__SHORT TASK__
Rewrite the entries below with "locality" switched to "site" wherever it occurs, keeping everything else the same. Leave the pictures out.

__TASK INPUT__

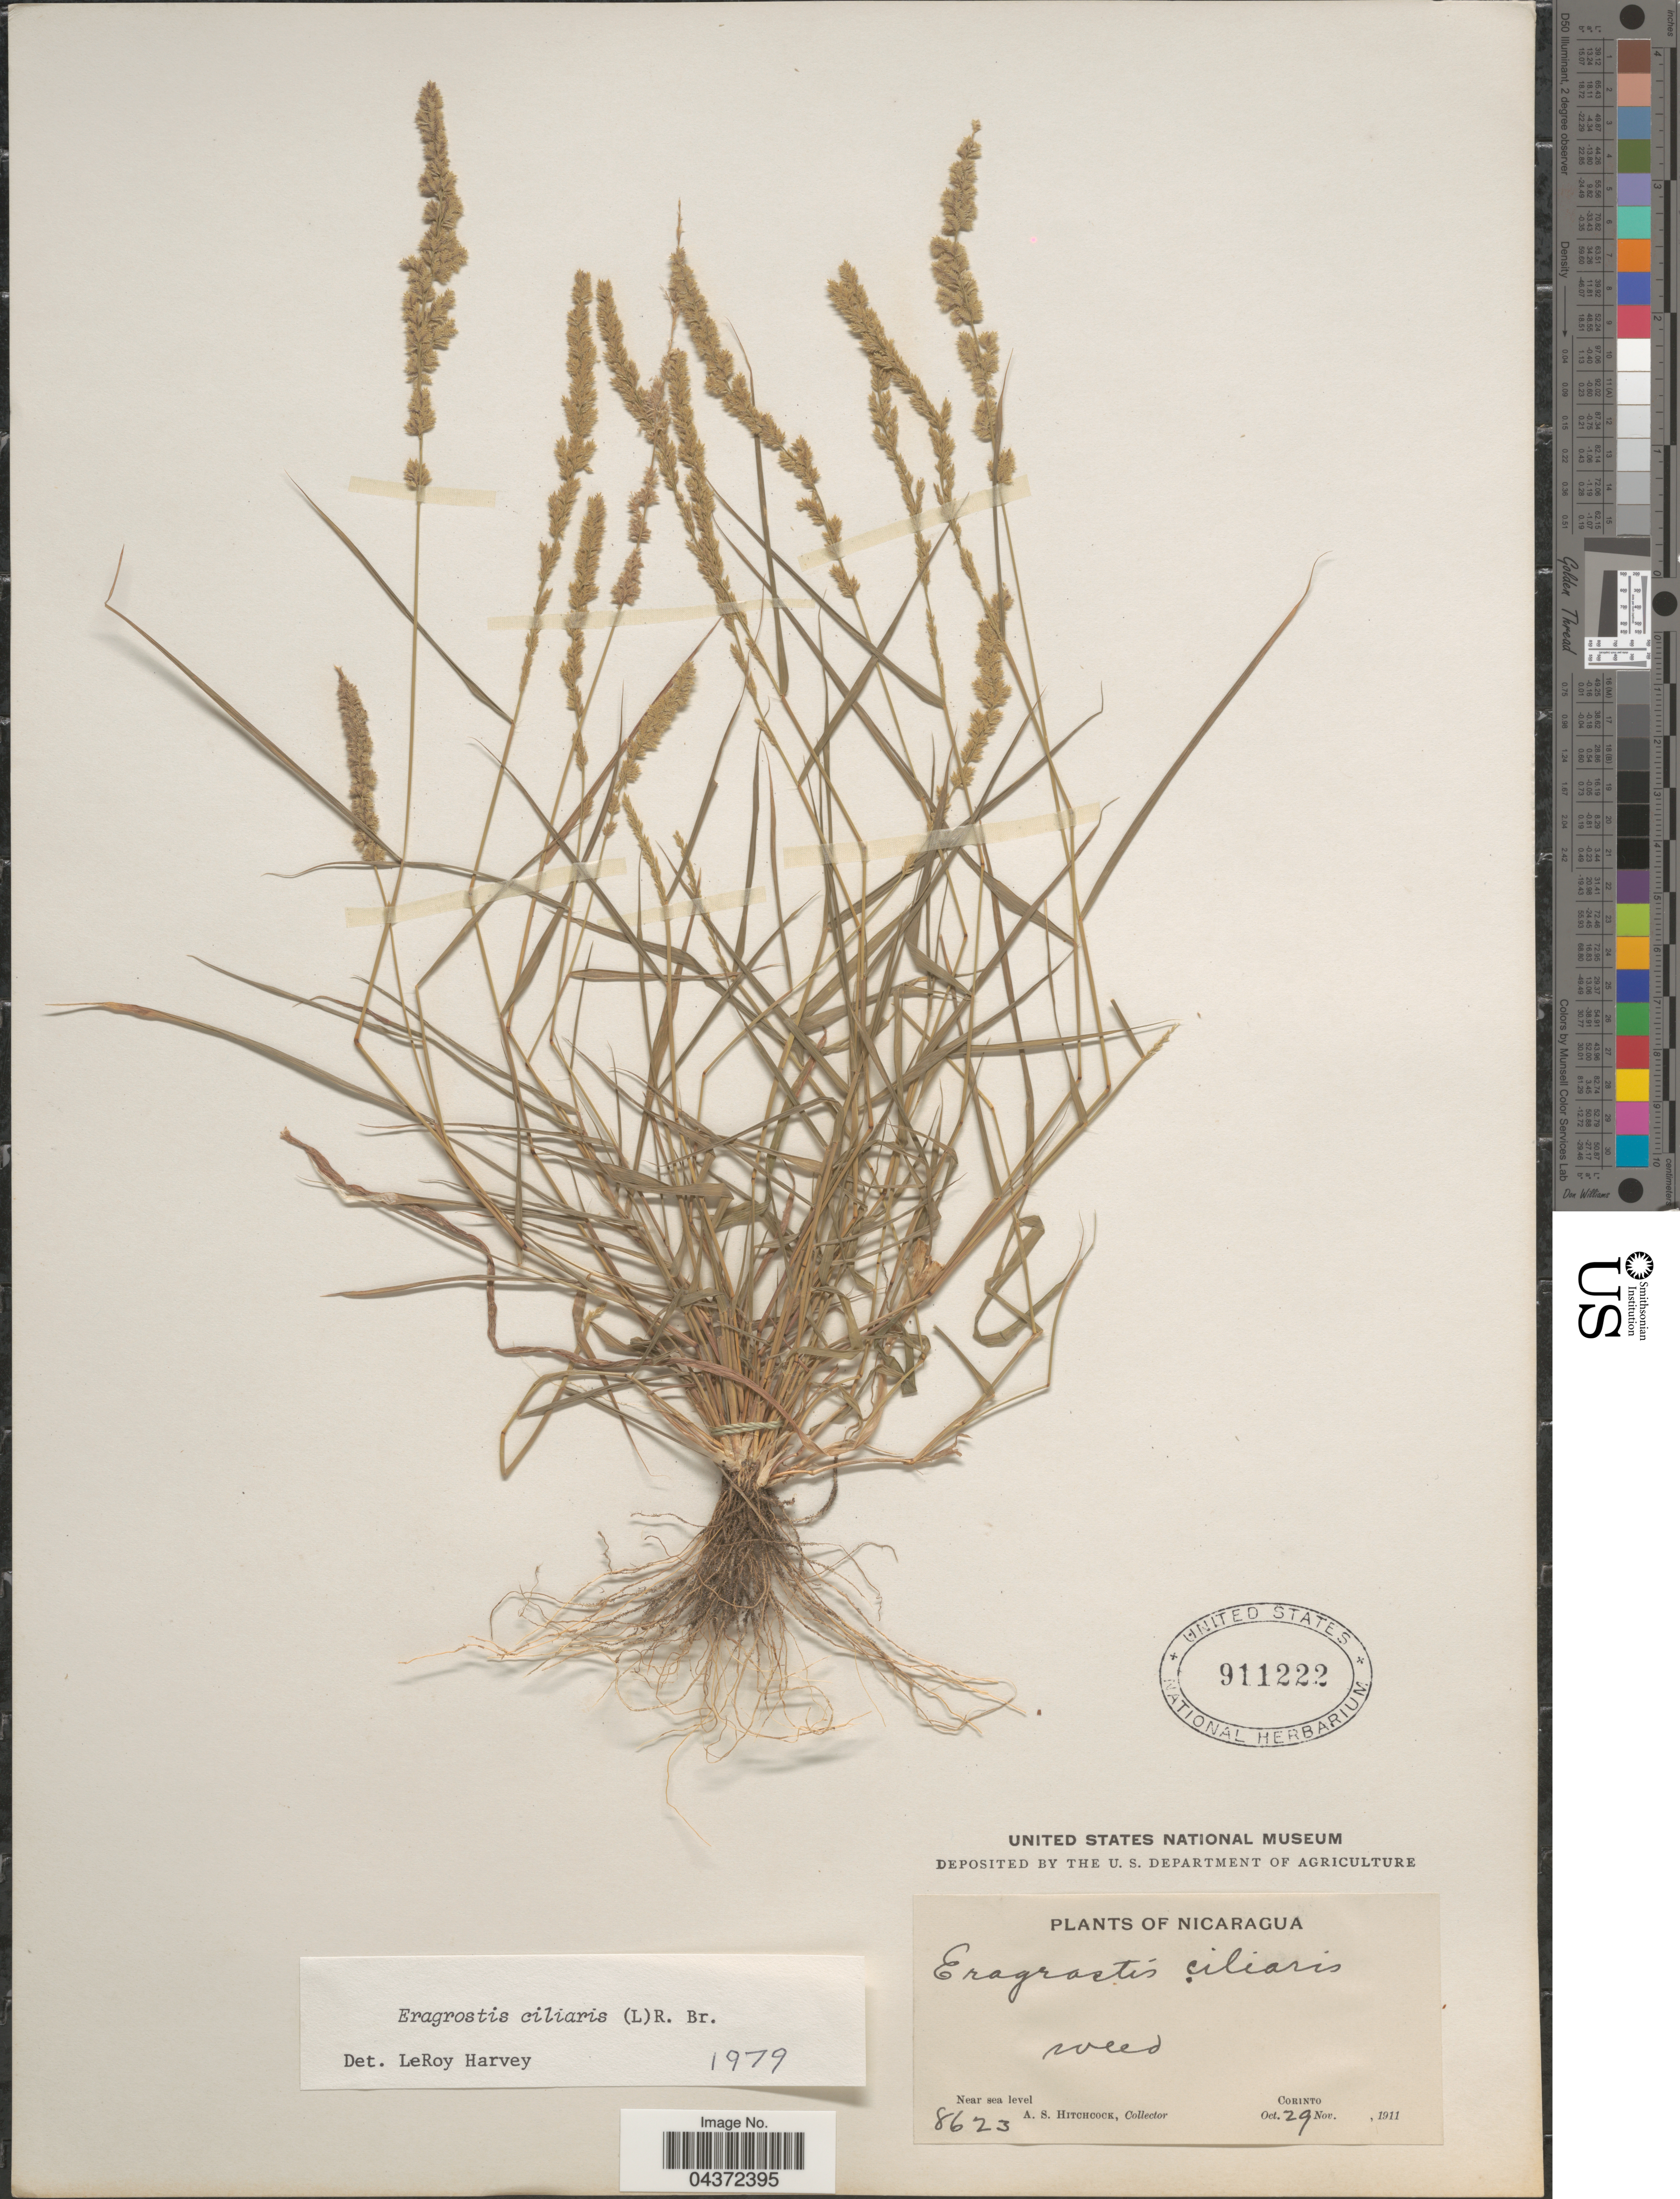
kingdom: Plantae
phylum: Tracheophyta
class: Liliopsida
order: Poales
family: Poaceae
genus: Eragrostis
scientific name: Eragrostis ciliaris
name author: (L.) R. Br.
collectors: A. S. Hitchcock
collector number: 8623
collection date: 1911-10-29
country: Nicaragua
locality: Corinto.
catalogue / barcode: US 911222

__TASK ANSWER__
kingdom: Plantae
phylum: Tracheophyta
class: Liliopsida
order: Poales
family: Poaceae
genus: Eragrostis
scientific name: Eragrostis ciliaris
name author: (L.) R. Br.
collectors: A. S. Hitchcock
collector number: 8623
collection date: 1911-10-29
country: Nicaragua
site: Corinto.
catalogue / barcode: US 911222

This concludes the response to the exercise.